— Как же так можно? Какой же Тезей плохой! Ведь он же договорился с отцом, если все хорошо, светлый флаг на корабле, если же он погиб, то черный, траурный…

— Да, — сказал я. — Все было хорошо, а он позабыл сменить черный флаг на светлый. Старик увидел траурный флаг, решил, что сын погиб, и бросился в море…

Иринка сказала:

— Не пойму никак этого самого Тезея! Как же он мог после жить, если его отец погиб из-за него?!

Я не нашелся тогда ответить ей что-либо. Тезей и его отец представлялись ей реальными, живыми людьми, а я боялся нарушить непритворную детскую ее веру и не стал разубеждать ее. Пусть верит, что с того?

…И теперь, вспомнив о Тезее, об его отце и об Иринкиных словах, сказанных в то время, я невольно улыбнулся. Но она не улыбнулась в ответ. Она спросила строго:

— Дядя, почему ты читаешь?

— А разве нельзя? — спросил я.

— Нельзя, — сказала Иринка. — Ты не должен забывать, что у тебя глаукома, и надо беречь глаза поистине как зеницу ока. Понял?

— Понял, — ответил. — Даже, если хочешь, усек.

Но ни тени улыбки не мелькнуло на Иринкином лице.

— Наверно, опять позабыл пилокарпин в глаза накапать? — спросила она. — Ну что мне с тобой делать, дядя?
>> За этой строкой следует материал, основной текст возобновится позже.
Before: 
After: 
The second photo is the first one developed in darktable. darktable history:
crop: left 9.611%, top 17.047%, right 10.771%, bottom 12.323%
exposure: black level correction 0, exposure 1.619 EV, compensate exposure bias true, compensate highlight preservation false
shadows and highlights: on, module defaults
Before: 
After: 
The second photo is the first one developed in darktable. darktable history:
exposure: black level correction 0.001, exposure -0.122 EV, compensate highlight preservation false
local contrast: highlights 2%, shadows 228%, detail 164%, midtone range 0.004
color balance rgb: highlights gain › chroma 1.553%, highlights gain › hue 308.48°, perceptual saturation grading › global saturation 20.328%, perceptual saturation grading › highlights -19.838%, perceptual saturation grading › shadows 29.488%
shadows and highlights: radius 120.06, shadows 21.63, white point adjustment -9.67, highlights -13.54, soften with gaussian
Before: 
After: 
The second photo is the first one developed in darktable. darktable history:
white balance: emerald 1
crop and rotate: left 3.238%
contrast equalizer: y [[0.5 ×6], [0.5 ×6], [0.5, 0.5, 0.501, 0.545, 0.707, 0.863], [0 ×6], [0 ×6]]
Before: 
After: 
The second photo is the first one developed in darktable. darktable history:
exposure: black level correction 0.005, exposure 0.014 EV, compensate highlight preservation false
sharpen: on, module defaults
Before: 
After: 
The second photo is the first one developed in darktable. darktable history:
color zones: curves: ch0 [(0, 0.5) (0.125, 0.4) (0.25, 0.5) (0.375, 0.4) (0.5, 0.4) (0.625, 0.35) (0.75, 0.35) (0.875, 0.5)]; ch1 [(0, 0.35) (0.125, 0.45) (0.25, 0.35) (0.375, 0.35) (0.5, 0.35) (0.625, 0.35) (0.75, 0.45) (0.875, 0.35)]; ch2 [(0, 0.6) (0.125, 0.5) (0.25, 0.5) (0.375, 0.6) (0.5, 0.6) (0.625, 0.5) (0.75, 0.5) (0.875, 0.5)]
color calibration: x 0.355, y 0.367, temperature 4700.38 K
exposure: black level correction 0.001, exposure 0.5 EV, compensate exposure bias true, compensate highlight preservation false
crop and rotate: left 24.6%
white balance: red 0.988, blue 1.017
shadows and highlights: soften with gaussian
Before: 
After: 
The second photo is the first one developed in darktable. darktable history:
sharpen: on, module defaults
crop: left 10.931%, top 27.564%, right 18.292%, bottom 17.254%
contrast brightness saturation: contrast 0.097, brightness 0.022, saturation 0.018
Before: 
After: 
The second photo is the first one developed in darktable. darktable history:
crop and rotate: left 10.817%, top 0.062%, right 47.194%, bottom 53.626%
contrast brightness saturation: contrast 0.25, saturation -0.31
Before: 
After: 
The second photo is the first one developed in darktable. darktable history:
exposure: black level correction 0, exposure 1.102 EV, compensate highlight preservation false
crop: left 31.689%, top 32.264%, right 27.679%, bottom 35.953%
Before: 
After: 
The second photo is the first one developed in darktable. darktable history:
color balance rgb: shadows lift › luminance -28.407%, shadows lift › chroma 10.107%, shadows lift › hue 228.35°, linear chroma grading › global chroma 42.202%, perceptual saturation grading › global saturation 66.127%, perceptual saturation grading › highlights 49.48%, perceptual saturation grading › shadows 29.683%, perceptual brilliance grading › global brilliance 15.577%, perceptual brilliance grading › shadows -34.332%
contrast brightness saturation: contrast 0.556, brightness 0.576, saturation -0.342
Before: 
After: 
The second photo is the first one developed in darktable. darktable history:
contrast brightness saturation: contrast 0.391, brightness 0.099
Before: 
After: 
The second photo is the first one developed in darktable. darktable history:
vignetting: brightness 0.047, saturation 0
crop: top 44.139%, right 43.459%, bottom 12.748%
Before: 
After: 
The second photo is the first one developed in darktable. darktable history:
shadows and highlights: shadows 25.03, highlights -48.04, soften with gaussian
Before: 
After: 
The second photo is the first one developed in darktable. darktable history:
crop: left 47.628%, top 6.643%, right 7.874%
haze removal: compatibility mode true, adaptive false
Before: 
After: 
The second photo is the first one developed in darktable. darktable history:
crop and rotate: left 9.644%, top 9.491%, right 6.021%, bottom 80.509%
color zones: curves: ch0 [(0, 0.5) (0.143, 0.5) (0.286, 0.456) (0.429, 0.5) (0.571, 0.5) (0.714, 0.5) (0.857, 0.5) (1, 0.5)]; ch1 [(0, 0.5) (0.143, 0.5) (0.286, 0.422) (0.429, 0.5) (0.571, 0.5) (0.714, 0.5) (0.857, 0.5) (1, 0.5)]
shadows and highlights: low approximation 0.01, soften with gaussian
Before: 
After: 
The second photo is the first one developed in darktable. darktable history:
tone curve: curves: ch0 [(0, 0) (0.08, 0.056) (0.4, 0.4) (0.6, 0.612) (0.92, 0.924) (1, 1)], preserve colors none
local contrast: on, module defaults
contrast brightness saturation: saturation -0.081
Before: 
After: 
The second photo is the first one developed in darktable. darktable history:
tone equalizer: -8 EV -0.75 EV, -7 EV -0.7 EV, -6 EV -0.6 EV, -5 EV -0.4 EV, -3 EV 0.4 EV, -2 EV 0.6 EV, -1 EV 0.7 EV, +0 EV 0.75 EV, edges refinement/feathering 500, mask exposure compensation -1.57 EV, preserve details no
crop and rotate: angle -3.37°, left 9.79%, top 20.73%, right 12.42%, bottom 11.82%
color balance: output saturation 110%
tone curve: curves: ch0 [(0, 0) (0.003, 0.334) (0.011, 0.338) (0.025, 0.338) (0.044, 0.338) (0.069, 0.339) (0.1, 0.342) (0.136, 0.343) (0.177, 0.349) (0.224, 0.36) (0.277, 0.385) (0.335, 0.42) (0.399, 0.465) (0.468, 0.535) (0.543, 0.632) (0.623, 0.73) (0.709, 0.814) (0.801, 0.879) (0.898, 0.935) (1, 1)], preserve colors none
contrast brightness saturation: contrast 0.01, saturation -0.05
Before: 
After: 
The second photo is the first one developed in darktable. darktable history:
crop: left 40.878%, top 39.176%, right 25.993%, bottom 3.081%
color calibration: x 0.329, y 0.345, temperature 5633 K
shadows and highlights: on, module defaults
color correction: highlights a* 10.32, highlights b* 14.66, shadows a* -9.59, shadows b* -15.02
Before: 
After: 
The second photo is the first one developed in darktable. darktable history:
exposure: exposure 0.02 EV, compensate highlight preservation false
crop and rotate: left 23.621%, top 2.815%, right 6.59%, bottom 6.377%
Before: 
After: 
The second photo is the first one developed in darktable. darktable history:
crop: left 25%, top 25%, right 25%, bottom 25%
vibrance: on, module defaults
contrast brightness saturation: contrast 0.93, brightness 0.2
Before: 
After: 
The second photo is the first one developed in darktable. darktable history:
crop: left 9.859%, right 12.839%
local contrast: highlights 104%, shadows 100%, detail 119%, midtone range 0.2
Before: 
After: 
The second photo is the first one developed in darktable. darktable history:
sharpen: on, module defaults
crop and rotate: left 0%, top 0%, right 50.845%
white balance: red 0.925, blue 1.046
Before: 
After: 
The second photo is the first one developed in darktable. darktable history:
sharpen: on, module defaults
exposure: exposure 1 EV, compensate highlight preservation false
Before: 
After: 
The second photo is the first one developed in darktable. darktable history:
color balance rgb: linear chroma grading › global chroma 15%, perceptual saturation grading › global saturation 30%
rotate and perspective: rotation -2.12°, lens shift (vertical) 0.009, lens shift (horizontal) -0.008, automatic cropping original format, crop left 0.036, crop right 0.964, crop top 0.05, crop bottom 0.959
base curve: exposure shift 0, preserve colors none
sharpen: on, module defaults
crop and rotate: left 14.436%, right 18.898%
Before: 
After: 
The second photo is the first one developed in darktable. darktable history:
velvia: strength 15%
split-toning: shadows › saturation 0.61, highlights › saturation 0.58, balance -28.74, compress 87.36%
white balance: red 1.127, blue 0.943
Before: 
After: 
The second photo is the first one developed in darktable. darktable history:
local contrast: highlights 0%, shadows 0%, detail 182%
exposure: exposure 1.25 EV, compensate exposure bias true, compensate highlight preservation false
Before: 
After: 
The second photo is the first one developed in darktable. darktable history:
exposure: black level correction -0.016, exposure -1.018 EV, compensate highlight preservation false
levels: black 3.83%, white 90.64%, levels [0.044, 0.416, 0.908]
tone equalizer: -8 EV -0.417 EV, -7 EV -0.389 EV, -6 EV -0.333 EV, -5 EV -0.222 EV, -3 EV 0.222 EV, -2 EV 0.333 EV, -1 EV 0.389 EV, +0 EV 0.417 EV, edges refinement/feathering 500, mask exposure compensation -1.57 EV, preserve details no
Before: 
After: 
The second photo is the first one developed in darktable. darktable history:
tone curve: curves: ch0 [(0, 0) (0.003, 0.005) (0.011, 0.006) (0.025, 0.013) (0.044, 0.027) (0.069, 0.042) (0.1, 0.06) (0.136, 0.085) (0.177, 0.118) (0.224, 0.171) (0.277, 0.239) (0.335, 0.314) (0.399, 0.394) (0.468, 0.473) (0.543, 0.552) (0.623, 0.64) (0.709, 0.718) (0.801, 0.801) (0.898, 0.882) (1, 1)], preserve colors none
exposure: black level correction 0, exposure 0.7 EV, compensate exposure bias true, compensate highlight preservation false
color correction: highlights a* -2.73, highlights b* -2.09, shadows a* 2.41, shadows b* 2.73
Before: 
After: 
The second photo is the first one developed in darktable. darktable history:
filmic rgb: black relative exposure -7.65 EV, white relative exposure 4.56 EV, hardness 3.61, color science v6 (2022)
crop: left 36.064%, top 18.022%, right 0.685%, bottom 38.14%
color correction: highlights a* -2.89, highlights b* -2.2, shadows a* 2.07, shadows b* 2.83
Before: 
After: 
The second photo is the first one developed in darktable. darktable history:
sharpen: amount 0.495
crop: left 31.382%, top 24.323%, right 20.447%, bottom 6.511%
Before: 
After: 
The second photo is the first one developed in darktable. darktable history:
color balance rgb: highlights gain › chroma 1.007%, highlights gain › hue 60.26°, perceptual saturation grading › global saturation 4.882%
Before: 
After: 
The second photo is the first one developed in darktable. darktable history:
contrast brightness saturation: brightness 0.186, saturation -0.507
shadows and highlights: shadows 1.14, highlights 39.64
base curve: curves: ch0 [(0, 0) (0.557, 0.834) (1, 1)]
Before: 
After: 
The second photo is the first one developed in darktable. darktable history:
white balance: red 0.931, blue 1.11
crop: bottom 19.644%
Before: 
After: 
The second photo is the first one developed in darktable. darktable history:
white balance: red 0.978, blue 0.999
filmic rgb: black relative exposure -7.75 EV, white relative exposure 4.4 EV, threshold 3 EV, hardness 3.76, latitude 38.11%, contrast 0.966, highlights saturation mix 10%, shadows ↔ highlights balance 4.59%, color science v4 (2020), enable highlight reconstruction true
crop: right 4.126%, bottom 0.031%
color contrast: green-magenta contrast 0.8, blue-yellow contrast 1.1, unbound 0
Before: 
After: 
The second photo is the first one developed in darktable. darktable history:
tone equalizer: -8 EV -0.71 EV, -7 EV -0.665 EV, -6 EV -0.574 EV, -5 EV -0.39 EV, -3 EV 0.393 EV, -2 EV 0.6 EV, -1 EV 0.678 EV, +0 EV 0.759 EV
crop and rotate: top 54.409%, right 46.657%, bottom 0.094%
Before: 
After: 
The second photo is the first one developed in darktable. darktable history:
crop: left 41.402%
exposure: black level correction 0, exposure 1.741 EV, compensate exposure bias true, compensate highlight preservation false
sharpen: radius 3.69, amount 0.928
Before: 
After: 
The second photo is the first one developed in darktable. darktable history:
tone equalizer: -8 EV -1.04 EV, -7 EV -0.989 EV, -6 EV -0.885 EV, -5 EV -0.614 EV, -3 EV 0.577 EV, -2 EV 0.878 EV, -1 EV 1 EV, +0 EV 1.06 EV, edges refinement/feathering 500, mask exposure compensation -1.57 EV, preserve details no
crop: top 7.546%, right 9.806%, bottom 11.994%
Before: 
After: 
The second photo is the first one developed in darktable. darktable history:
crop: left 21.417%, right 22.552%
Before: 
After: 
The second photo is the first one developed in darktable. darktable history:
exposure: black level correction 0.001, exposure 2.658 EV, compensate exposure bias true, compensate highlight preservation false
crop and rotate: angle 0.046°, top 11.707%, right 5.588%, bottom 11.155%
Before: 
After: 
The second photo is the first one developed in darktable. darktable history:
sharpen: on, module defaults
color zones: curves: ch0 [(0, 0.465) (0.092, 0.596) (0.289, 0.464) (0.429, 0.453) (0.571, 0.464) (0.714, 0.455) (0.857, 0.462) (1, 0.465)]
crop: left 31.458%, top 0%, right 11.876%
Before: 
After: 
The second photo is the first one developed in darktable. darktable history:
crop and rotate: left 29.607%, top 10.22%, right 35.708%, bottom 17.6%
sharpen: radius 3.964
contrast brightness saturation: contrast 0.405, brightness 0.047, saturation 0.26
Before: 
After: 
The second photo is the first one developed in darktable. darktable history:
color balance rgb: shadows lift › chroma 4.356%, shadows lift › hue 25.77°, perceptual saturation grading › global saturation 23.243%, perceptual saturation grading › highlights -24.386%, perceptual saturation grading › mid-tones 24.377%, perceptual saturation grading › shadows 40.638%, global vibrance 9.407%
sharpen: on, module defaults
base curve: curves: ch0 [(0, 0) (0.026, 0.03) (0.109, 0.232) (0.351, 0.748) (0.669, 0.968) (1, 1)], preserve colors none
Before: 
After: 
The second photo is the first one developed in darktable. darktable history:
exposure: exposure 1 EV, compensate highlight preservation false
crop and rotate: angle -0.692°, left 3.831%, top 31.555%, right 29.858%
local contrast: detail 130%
Бить тебя, что ли? Батогами или березовыми розгами?

— Можешь бить, чем хочешь, — сказал я. — Но пилокарпин я закапал в глаза уже целых два раза. Сейчас закапаю в третий.

Иринка подождала, пока я закапал в глаза пилокарпин. Потом сказала:

— Ты знаешь, я сейчас от Пикаскина. У него горе.

— Что случилось?

— Тая бросила его.

— Почему? — спросил я.

— Целая история. Ее бывший муж разбился на машине и теперь лежит в больнице. Может быть, даже на всю жизнь останется инвалидом.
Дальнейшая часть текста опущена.